------ GIVEN INFORMATION ------

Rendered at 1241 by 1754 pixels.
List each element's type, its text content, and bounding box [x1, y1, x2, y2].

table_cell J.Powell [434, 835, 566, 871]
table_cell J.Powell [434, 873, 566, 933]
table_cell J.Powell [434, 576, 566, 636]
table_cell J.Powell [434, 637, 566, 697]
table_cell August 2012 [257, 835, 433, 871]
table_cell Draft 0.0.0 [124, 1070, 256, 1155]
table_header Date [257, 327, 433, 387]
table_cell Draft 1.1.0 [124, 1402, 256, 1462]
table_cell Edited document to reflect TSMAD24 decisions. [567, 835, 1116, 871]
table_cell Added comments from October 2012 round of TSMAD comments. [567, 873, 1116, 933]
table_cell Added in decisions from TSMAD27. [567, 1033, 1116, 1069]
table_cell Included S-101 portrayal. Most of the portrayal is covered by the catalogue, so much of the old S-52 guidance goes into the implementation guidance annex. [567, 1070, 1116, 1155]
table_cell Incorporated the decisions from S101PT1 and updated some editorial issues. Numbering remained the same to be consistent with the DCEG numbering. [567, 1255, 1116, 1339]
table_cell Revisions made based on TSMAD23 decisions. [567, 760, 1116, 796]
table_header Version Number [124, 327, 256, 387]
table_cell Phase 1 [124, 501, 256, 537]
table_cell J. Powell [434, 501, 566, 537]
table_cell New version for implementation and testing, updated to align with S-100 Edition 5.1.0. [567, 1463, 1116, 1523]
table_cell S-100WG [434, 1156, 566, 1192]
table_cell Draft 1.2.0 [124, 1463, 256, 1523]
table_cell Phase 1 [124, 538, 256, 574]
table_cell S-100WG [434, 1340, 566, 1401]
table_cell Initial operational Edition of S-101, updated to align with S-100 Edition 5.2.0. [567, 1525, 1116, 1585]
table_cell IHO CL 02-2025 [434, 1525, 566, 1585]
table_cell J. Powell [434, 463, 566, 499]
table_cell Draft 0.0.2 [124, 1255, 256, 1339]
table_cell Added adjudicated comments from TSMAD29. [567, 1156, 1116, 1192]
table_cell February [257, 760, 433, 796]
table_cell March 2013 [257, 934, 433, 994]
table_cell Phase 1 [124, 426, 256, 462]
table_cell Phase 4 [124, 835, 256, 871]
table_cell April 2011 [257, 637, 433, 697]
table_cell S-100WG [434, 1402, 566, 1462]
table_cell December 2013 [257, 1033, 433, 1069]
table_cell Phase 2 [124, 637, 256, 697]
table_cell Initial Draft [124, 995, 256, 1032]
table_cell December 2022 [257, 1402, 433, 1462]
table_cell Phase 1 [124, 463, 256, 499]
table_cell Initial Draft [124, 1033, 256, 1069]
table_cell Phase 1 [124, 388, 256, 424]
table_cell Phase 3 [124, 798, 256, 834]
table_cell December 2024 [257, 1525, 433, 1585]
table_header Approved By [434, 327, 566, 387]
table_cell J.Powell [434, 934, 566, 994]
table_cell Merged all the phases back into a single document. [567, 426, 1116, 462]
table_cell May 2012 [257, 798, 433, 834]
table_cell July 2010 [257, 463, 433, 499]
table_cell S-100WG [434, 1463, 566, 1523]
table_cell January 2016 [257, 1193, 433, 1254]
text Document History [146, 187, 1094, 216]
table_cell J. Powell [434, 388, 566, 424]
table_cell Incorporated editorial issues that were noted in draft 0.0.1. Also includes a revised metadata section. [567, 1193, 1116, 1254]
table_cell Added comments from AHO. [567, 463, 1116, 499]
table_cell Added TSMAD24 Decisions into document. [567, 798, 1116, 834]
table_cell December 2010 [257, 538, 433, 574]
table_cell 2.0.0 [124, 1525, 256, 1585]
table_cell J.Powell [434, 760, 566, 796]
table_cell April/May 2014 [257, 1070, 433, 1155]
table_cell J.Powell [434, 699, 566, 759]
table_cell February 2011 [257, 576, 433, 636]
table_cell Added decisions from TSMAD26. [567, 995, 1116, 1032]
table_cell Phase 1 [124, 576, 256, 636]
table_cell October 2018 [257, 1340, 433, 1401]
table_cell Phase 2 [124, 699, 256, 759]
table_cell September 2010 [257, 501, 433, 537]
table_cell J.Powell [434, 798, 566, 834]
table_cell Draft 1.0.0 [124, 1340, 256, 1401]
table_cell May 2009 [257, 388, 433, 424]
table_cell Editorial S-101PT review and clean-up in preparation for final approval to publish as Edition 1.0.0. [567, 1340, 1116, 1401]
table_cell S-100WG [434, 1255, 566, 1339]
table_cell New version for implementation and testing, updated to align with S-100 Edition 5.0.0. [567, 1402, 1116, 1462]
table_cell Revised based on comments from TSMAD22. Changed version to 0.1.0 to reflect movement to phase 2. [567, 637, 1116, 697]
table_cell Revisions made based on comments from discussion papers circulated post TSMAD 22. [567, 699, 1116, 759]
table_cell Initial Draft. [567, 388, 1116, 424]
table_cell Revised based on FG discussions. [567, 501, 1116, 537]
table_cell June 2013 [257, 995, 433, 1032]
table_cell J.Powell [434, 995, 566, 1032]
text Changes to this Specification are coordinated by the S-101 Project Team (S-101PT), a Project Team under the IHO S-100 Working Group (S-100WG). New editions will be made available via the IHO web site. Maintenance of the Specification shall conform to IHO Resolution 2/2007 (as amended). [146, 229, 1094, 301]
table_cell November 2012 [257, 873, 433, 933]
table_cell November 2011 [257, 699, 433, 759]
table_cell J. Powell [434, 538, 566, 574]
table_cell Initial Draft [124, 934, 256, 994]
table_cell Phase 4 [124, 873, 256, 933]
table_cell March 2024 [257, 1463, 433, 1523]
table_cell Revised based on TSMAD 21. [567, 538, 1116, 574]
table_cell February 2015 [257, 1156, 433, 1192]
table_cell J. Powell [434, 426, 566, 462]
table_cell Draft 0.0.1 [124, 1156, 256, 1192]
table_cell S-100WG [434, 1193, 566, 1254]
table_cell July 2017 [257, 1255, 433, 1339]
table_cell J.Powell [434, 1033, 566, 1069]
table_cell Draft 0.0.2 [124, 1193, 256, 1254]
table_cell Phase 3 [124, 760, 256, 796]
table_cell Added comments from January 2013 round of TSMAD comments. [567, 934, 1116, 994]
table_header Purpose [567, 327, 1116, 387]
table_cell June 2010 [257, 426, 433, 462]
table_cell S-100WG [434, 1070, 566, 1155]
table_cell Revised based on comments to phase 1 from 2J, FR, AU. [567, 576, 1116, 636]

------

The expected output is an exact copy of all the records above.

Rendered at 1241 by 1754 pixels.
List each element's type, its text content, and bounding box [x1, y1, x2, y2].

table_cell J.Powell [434, 835, 566, 871]
table_cell J.Powell [434, 873, 566, 933]
table_cell J.Powell [434, 576, 566, 636]
table_cell J.Powell [434, 637, 566, 697]
table_cell August 2012 [257, 835, 433, 871]
table_cell Draft 0.0.0 [124, 1070, 256, 1155]
table_header Date [257, 327, 433, 387]
table_cell Draft 1.1.0 [124, 1402, 256, 1462]
table_cell Edited document to reflect TSMAD24 decisions. [567, 835, 1116, 871]
table_cell Added comments from October 2012 round of TSMAD comments. [567, 873, 1116, 933]
table_cell Added in decisions from TSMAD27. [567, 1033, 1116, 1069]
table_cell Included S-101 portrayal. Most of the portrayal is covered by the catalogue, so much of the old S-52 guidance goes into the implementation guidance annex. [567, 1070, 1116, 1155]
table_cell Incorporated the decisions from S101PT1 and updated some editorial issues. Numbering remained the same to be consistent with the DCEG numbering. [567, 1255, 1116, 1339]
table_cell Revisions made based on TSMAD23 decisions. [567, 760, 1116, 796]
table_header Version Number [124, 327, 256, 387]
table_cell Phase 1 [124, 501, 256, 537]
table_cell J. Powell [434, 501, 566, 537]
table_cell New version for implementation and testing, updated to align with S-100 Edition 5.1.0. [567, 1463, 1116, 1523]
table_cell S-100WG [434, 1156, 566, 1192]
table_cell Draft 1.2.0 [124, 1463, 256, 1523]
table_cell Phase 1 [124, 538, 256, 574]
table_cell S-100WG [434, 1340, 566, 1401]
table_cell Initial operational Edition of S-101, updated to align with S-100 Edition 5.2.0. [567, 1525, 1116, 1585]
table_cell IHO CL 02-2025 [434, 1525, 566, 1585]
table_cell J. Powell [434, 463, 566, 499]
table_cell Draft 0.0.2 [124, 1255, 256, 1339]
table_cell Added adjudicated comments from TSMAD29. [567, 1156, 1116, 1192]
table_cell February [257, 760, 433, 796]
table_cell March 2013 [257, 934, 433, 994]
table_cell Phase 1 [124, 426, 256, 462]
table_cell Phase 4 [124, 835, 256, 871]
table_cell April 2011 [257, 637, 433, 697]
table_cell S-100WG [434, 1402, 566, 1462]
table_cell December 2013 [257, 1033, 433, 1069]
table_cell Phase 2 [124, 637, 256, 697]
table_cell Initial Draft [124, 995, 256, 1032]
table_cell December 2022 [257, 1402, 433, 1462]
table_cell Phase 1 [124, 463, 256, 499]
table_cell Initial Draft [124, 1033, 256, 1069]
table_cell Phase 1 [124, 388, 256, 424]
table_cell Phase 3 [124, 798, 256, 834]
table_cell December 2024 [257, 1525, 433, 1585]
table_header Approved By [434, 327, 566, 387]
table_cell J.Powell [434, 934, 566, 994]
table_cell Merged all the phases back into a single document. [567, 426, 1116, 462]
table_cell May 2012 [257, 798, 433, 834]
table_cell July 2010 [257, 463, 433, 499]
table_cell S-100WG [434, 1463, 566, 1523]
table_cell January 2016 [257, 1193, 433, 1254]
text Document History [146, 187, 1094, 216]
table_cell J. Powell [434, 388, 566, 424]
table_cell Incorporated editorial issues that were noted in draft 0.0.1. Also includes a revised metadata section. [567, 1193, 1116, 1254]
table_cell Added comments from AHO. [567, 463, 1116, 499]
table_cell Added TSMAD24 Decisions into document. [567, 798, 1116, 834]
table_cell December 2010 [257, 538, 433, 574]
table_cell 2.0.0 [124, 1525, 256, 1585]
table_cell J.Powell [434, 760, 566, 796]
table_cell April/May 2014 [257, 1070, 433, 1155]
table_cell J.Powell [434, 699, 566, 759]
table_cell February 2011 [257, 576, 433, 636]
table_cell Added decisions from TSMAD26. [567, 995, 1116, 1032]
table_cell Phase 1 [124, 576, 256, 636]
table_cell October 2018 [257, 1340, 433, 1401]
table_cell Phase 2 [124, 699, 256, 759]
table_cell September 2010 [257, 501, 433, 537]
table_cell J.Powell [434, 798, 566, 834]
table_cell Draft 1.0.0 [124, 1340, 256, 1401]
table_cell May 2009 [257, 388, 433, 424]
table_cell Editorial S-101PT review and clean-up in preparation for final approval to publish as Edition 1.0.0. [567, 1340, 1116, 1401]
table_cell S-100WG [434, 1255, 566, 1339]
table_cell New version for implementation and testing, updated to align with S-100 Edition 5.0.0. [567, 1402, 1116, 1462]
table_cell Revised based on comments from TSMAD22. Changed version to 0.1.0 to reflect movement to phase 2. [567, 637, 1116, 697]
table_cell Revisions made based on comments from discussion papers circulated post TSMAD 22. [567, 699, 1116, 759]
table_cell Initial Draft. [567, 388, 1116, 424]
table_cell Revised based on FG discussions. [567, 501, 1116, 537]
table_cell June 2013 [257, 995, 433, 1032]
table_cell J.Powell [434, 995, 566, 1032]
text Changes to this Specification are coordinated by the S-101 Project Team (S-101PT), a Project Team under the IHO S-100 Working Group (S-100WG). New editions will be made available via the IHO web site. Maintenance of the Specification shall conform to IHO Resolution 2/2007 (as amended). [146, 229, 1094, 301]
table_cell November 2012 [257, 873, 433, 933]
table_cell November 2011 [257, 699, 433, 759]
table_cell J. Powell [434, 538, 566, 574]
table_cell Initial Draft [124, 934, 256, 994]
table_cell Phase 4 [124, 873, 256, 933]
table_cell March 2024 [257, 1463, 433, 1523]
table_cell Revised based on TSMAD 21. [567, 538, 1116, 574]
table_cell February 2015 [257, 1156, 433, 1192]
table_cell J. Powell [434, 426, 566, 462]
table_cell Draft 0.0.1 [124, 1156, 256, 1192]
table_cell S-100WG [434, 1193, 566, 1254]
table_cell July 2017 [257, 1255, 433, 1339]
table_cell J.Powell [434, 1033, 566, 1069]
table_cell Draft 0.0.2 [124, 1193, 256, 1254]
table_cell Phase 3 [124, 760, 256, 796]
table_cell Added comments from January 2013 round of TSMAD comments. [567, 934, 1116, 994]
table_header Purpose [567, 327, 1116, 387]
table_cell June 2010 [257, 426, 433, 462]
table_cell S-100WG [434, 1070, 566, 1155]
table_cell Revised based on comments to phase 1 from 2J, FR, AU. [567, 576, 1116, 636]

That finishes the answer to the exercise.